Our guys are wonderful, honorable men who would do anything and everything to help a friend, literally would interrupt their lives if their help is needed and they devote their meager resources to search for Austin and search for Austin they do.
And I do not think I will spoil much if I say that yes, they do find their way back to each other. Have I believed in their connection? Yes, absolutely. We never even hear from Easy, James is the only one who narrates the story and I could feel their love for each other.
“He rolled over too, blinked sleepy eyes at me. He reached out, traced along my face, pushed stray hair behind my ear. His hands were tender, eyes so full of hope and love I felt like I was looking at a night sky full of stars. I blinked back the tears I couldn’t seem to control.”
The only comic relief in this novella (I felt that overall mood was quite dark) was a little unexpected for me. It mostly involved tiny dog named Tino. The dog belonged to Jamie’s grandmother. Jamie was taking care of her for six months before her death and she asked him to take care of Tino. Supposedly Tino was a source of constant irritation for Jamie, but one did not need to look hard for the evidence of how Jamie really felt and Easy fell for Tino right away. Of course they took Tino on their road trip and some hilarity ensued when people wondered how Tino lost his eye.
“I looked down in time to see Tino lift a leg on the base of a potted plant tucked into the corner of the reception area. I snatched his leash so hard he let out a squeak, tiny toenails skidding a bit when I dragged him across the tiles. “Did you see those fucking pine trees outside, Tino?” Easy opened the door for us. “He’s kind of got a blind spot about that dog, though.” “Poor little thing. How’d he lose his eye?” Easy reached for another donut. “Bar fight.””
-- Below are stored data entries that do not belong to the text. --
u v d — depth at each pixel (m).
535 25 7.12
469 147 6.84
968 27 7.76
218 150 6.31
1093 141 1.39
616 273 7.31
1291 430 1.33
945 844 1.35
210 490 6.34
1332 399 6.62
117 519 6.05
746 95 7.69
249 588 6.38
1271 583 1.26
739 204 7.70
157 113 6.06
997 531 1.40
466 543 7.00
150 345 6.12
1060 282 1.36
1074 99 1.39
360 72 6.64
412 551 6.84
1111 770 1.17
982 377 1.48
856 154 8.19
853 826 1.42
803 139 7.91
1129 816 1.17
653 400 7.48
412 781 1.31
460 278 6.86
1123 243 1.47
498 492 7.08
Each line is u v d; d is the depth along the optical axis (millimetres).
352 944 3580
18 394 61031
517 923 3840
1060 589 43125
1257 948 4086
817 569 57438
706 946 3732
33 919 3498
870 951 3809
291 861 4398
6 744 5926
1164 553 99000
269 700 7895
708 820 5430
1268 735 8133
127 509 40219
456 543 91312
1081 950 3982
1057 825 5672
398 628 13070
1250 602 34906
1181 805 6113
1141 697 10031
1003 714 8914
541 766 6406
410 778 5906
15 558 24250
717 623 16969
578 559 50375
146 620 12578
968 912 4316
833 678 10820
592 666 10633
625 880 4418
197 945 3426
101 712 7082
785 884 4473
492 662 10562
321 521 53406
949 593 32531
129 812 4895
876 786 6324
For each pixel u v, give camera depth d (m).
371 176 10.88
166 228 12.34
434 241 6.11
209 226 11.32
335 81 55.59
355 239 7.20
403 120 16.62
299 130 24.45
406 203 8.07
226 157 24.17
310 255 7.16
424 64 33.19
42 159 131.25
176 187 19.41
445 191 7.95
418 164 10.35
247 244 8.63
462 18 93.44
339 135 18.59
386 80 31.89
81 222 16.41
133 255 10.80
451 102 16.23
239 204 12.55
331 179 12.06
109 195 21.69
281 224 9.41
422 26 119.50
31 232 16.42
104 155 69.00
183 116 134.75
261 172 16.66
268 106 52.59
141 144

“The man stopped, gave Tino an admiring look. “That’s a very little dog for hiking! He must be stronger than he looks!” He bent over, petting the tiny walnut head, then pulled his fingers back when Tino snarled at him. “What a sweetheart. How’d he lose his eye?” “Knitting needle,” I said. “He’s looking for a new home.””
““Go,” I said, pointing to a dried-up piece of tumbleweed. “I am at the end of my fucking rope with you. Pee or get off the pot.” Tino turned his back on me, raised a leg, and aimed in my direction. Pee or get off the pot? I was tired; I couldn’t even think up a decent metaphor for a little one-eyed shit of a dog.”
I really liked the story. I hope you will too.